Fareed Zakaria stressed one element not exceptional for the American Empire—the concept of
exceptionalism. All dominant empires thought they were special. "Each empire is unique, each regards itself as holding the truth of the world, each sees its mission as realizing that truth throughout the whole world." Historian Paul A. Kramer suggested a comparative history of imperial exceptionalisms themselves. The five past cases under concern demonstrate that very few policy makers were aware that their state was on the brink of empire when the key transformation occurred. Later authors, knowing the outcome (empire), write either teleological or tautological histories.
Thucydides and
Polybius teleologically described empire as the natural culmination of an impersonal process. Others describe pre-imperial events as rational planning of empire, though the participants of those events had no such idea and acted out of different considerations. One of the contributors to
The Imperial Moment, Roman Historian
Arthur Eckstein, in his earlier research had already asked the same question, "At what point does a state begin to have an empire?" and found that this point pre-dates the collective recognition of the imperial situation. The Mediterranean unipolarity was established in 189 BC, but to many intelligent and experienced Greek politicians, according to Polybius (
Histories 1:1–4; 29:21, 27), this did not actually become clear until after 168 BC. Empires evolve from a long series of events in which empire has not been an intended outcome. Having criticized Thucydides and Polybius for their "teleological" approach, the Authors of
The Imperial Moment drew the same teleological conclusion of empire as the natural culmination of an impersonal process. Empires often seem inevitable after the fact, but inconceivable beforehand. The fact of empire precedes the understanding of the existence of empire. Ideological recognition comes rather late in the game. Views of empire as impersonal process are most prominent in theses related to
defensive imperialism. In the case of the United States, the sixth case in
The Imperial Moment, the attitude is similar. The imperial situation is new but well known in history and commonly called “empire.” To avoid the word, many alternative terms were tried, such as liberal hegemony, hyperpower, unipolarity, and others. The very panoply of terms suggests that Americans find themselves in a new imperial situation, “largely of their own making, which they do not fully understand.” Eventually, some “unusually perceptive individuals” will grasp the imperial reality and announce the final destination of a “torturous” centuries-long journey: “Last stop, ‘empire.’ Everybody off.”

STATED EXERCISE 1 — Please repeat the listing from its start through the line containing "elevation (m): 610", both ends included.
The plant listing has nothing to do with the text on empire.

LISTED ENTRIES —
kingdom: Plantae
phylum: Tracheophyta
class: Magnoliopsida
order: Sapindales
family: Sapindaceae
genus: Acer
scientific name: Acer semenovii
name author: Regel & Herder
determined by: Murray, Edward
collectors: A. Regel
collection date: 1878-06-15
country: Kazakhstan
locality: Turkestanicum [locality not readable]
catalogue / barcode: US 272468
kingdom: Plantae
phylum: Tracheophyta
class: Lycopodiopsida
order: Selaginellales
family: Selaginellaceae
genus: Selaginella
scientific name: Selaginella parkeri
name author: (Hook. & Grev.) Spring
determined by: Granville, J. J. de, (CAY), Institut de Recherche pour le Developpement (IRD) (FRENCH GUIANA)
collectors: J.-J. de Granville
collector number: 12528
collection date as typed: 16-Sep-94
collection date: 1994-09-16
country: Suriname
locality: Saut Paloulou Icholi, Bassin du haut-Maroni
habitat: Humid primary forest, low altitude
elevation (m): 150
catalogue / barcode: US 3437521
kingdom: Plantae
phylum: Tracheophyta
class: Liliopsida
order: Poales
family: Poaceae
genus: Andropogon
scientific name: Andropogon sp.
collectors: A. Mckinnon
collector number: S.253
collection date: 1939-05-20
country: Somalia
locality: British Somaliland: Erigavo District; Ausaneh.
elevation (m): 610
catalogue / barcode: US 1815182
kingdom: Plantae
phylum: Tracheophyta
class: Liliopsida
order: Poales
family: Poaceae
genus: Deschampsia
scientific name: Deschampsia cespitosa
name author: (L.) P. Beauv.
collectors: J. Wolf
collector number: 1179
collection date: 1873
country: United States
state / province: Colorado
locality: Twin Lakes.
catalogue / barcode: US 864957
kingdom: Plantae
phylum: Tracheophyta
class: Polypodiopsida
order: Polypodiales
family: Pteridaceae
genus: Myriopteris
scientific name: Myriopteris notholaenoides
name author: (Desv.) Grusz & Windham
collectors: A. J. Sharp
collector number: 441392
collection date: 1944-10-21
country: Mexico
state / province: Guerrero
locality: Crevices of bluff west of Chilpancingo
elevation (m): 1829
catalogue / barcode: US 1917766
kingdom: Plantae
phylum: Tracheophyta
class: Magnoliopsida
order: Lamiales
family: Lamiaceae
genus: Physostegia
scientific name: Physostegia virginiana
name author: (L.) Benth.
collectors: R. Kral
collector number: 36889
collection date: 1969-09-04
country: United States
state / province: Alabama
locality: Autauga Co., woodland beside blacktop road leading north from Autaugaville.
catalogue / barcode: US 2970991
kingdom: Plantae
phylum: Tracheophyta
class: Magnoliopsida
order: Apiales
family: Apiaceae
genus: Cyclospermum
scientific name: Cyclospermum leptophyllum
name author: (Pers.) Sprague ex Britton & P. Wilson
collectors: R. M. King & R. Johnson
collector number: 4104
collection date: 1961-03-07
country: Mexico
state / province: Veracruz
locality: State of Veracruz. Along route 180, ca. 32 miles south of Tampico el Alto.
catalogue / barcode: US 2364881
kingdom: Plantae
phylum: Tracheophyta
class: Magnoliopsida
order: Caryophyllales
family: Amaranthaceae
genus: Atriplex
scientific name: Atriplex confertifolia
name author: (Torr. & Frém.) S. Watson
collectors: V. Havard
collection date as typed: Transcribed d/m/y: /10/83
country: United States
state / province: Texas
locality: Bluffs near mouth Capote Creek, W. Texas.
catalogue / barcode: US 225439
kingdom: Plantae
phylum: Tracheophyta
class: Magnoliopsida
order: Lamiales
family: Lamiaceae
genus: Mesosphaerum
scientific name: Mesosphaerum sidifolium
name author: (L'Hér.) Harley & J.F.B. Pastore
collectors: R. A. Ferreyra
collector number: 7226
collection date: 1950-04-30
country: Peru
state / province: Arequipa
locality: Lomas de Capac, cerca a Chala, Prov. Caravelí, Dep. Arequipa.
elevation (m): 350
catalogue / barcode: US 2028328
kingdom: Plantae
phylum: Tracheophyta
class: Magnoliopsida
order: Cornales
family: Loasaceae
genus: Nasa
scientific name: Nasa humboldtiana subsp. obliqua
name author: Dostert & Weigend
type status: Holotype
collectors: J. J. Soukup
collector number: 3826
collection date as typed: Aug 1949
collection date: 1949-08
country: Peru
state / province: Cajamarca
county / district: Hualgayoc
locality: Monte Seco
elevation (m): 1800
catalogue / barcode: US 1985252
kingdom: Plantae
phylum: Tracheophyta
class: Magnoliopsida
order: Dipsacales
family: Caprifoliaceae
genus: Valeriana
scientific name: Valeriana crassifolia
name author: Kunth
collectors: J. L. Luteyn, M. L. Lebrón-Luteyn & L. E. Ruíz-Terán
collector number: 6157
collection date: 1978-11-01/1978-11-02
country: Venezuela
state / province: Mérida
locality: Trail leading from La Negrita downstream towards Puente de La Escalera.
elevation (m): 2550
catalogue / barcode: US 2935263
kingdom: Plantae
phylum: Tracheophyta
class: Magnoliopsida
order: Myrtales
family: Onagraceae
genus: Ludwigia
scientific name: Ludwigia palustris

STATED EXERCISE 2 — According to the extract on empire, in what year was Mediterranean unipolarity established?

FINAL ANSWER 1 —
kingdom: Plantae
phylum: Tracheophyta
class: Magnoliopsida
order: Sapindales
family: Sapindaceae
genus: Acer
scientific name: Acer semenovii
name author: Regel & Herder
determined by: Murray, Edward
collectors: A. Regel
collection date: 1878-06-15
country: Kazakhstan
locality: Turkestanicum [locality not readable]
catalogue / barcode: US 272468
kingdom: Plantae
phylum: Tracheophyta
class: Lycopodiopsida
order: Selaginellales
family: Selaginellaceae
genus: Selaginella
scientific name: Selaginella parkeri
name author: (Hook. & Grev.) Spring
determined by: Granville, J. J. de, (CAY), Institut de Recherche pour le Developpement (IRD) (FRENCH GUIANA)
collectors: J.-J. de Granville
collector number: 12528
collection date as typed: 16-Sep-94
collection date: 1994-09-16
country: Suriname
locality: Saut Paloulou Icholi, Bassin du haut-Maroni
habitat: Humid primary forest, low altitude
elevation (m): 150
catalogue / barcode: US 3437521
kingdom: Plantae
phylum: Tracheophyta
class: Liliopsida
order: Poales
family: Poaceae
genus: Andropogon
scientific name: Andropogon sp.
collectors: A. Mckinnon
collector number: S.253
collection date: 1939-05-20
country: Somalia
locality: British Somaliland: Erigavo District; Ausaneh.
elevation (m): 610

FINAL ANSWER 2 — 189 BC